「薬の業界は久しぶりに安堵できる年の瀬になったのではないか。ジェネリック(業界)を除けば・・・」
24年度診療報酬改定に伴う薬価制度改革について、自民党の厚生労働幹部議員はそんな感想を漏らす。新薬メーカーにとっては、イノベーションを評価するメニューが数多く並ぶことから、喜ばしい制度改革になったという意味だろう。【本根優】
医薬品業界と言えば、18年度の薬価制度抜本改革以降、6年連続の薬価改定が行われ、その度に薬価引き下げが財源確保の「調整弁」とされたため、痛手を被ってきた。しかし、再び起こったドラッグ・ラグ、そして日本に新薬が入ってこない「ドラッグ・ロス」の深刻さが増し、潮目が変わった。
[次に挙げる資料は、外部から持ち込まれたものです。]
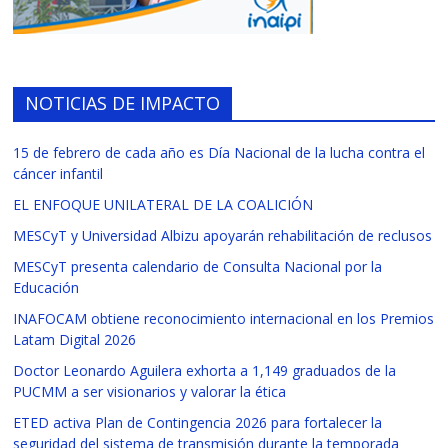
NOTICIAS DE IMPACTO
15 de febrero de cada año es Día Nacional de la lucha contra el
cáncer infantil
EL ENFOQUE UNILATERAL DE LA COALICIÓN
MESCyT y Universidad Albizu apoyarán rehabilitación de reclusos
MESCyT presenta calendario de Consulta Nacional por la
Educación
INAFOCAM obtiene reconocimiento internacional en los Premios
Latam Digital 2026
Doctor Leonardo Aguilera exhorta a 1,149 graduados de la
PUCMM a ser visionarios y valorar la ética
ETED activa Plan de Contingencia 2026 para fortalecer la
seguridad del sistema de transmisión durante la temporada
厚労省も重い腰を上げ、イノベーション評価に対する充実方向の制度対応を図った。
例えば、新薬創出・適応外薬解消促進加算の企業指標に基づく加算額減額が廃止されることになった。また、既にある先駆加算に準じて、欧米に遅れることなく日本に革新的新薬を早期導入した品目の評価として「迅速導入加算」を新設。小児用医薬品への評価としては、新薬創出加算の対象への追加、成人と同時開発時の加算率引き上げに踏み切る。
製薬団体トップからは「ドラッグ・ラグ/ロスの解消に資する。日本への革新的新薬の早期導入に極めて大きな意義を持つ」「日本市場の魅力を世界と遜色なレベルに引き上げるための第一歩」と、相次いで歓迎のコメントが出された。
ただ、業界全体を見渡せば、後発品を中心とする、終わりの見えない「不安定供給問題」が横たわる。厚労省は、新薬創出加算の企業指標を廃止するのと対照的に、後発品に関しては企業指標を導入し、薬価上の評価も試行的に導入する。
だが、医薬品業界の関係者でさえも「大手3社のうち(不正発覚により)日医工がダメ、沢井(製薬)がダメという状況で、企業指標と言われても、業界がどう改善していくのか全くイメージが湧かない」と首を傾げる。